---
title: "Microsoft GraphRAG: what we learned"
url: https://mdfy.app/6WkjlKgA
updated: 2026-05-14T18:15:49.480Z
source: "mdfy.app"
---
# Microsoft GraphRAG: what we learned

> Read the 2024 paper and the follow-ups (Project NotebookLM, the v1.1 release, the open-source community fork). Notes for the team to reference when "GraphRAG" comes up.

## The thesis, in one sentence

> Build a knowledge graph from a document corpus, run community detection on it, and answer queries by traversing the graph instead of just embedding-matching.

## What's good

- **Multi-hop reasoning.** GraphRAG beats naive RAG on the "compare X and Y across documents" class of questions. The community-detection step gives it a structural prior that vector recall misses.
- **Honest about its costs.** The paper is explicit that GraphRAG is 10-50x more expensive than naive RAG to build, because the graph extraction is an LLM-per-chunk operation. They don't bury this.
==*==
> **APPLY WHAT YOU READ**:
A. Answer these questions from the GraphRAG notes, one line per answer, marked the same way:
(i) Once the knowledge graph is built from a document corpus, what is run on it?
(ii) On which class of questions does GraphRAG beat naive RAG?
(iii) How much more expensive than naive RAG is GraphRAG to build, according to the paper?
B. Pick up the GraphRAG notes after their final sentence and write a few more lines in the same Markdown style.
==*==
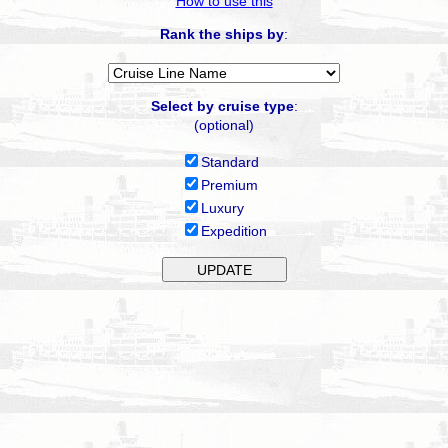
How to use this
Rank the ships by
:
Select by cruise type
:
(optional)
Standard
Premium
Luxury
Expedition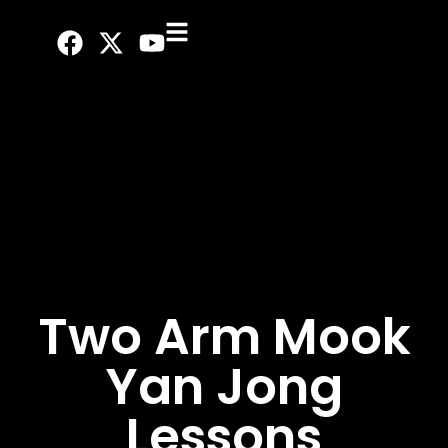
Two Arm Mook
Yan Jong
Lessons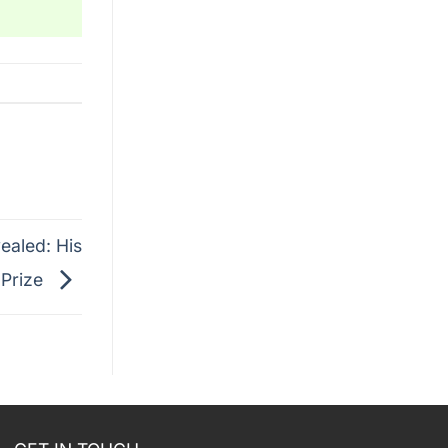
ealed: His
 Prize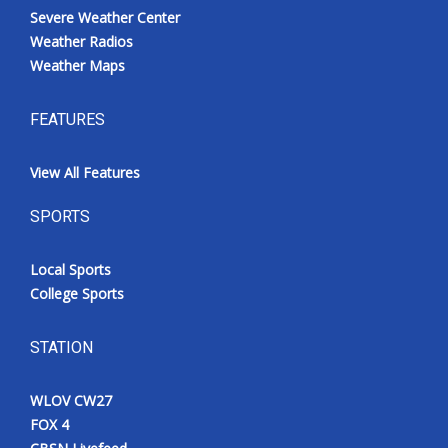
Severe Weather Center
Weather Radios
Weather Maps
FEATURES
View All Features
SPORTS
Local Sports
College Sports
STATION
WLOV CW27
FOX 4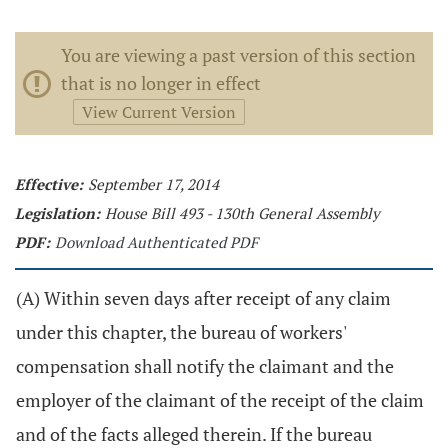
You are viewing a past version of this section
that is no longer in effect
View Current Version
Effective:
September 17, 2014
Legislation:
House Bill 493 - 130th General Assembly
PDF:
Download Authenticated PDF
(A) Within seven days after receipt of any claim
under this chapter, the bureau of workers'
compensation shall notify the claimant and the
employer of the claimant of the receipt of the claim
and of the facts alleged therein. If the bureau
==*==
> **ANSWERS GIVEN**:
A.
(i) Community detection.
(ii) The "compare X and Y across documents" class of questions.
(iii) 10-50x more expensive.

B.
- **The open-source release is real.** The Python package works. The community fork (rust-graphrag) shaves indexing time by ~3x.

## What's structurally different from us

GraphRAG is a **service**. You hand it a corpus, it builds an index, it serves queries internally to an upstream system. The graph never leaves the service.

mdfy is a **delivery model**. We don't traverse the graph internally on the receiver's behalf — we ship the graph in the URL response and let the receiving AI inherit it. Same primitive (a knowledge graph over docs), different delivery shape.

## Where the comparison breaks down

The question "is mdfy a GraphRAG implementation?" is the wrong question. We share the substrate (LLM-extracted entities + relations over a markdown corpus). We don't share the API surface. GraphRAG is a Python package you embed in a backend; mdfy is a URL you paste into Claude.

## What we should take

1. **Community detection.** We currently group concepts by simple cosine clustering. The Leiden-community approach in GraphRAG is more robust to high-variance corpus sizes. Worth porting.
2. **Hierarchical summaries.** GraphRAG indexes summaries at multiple zoom levels (community → community-of-communities). We index summaries at the bundle level only. Possible v7 expansion.

## What we should leave

The whole "build-time is expensive, query-time is fast" promise. Our users won't tolerate a build step. The graph extraction has to be a streaming-friendly background job, not a batch one.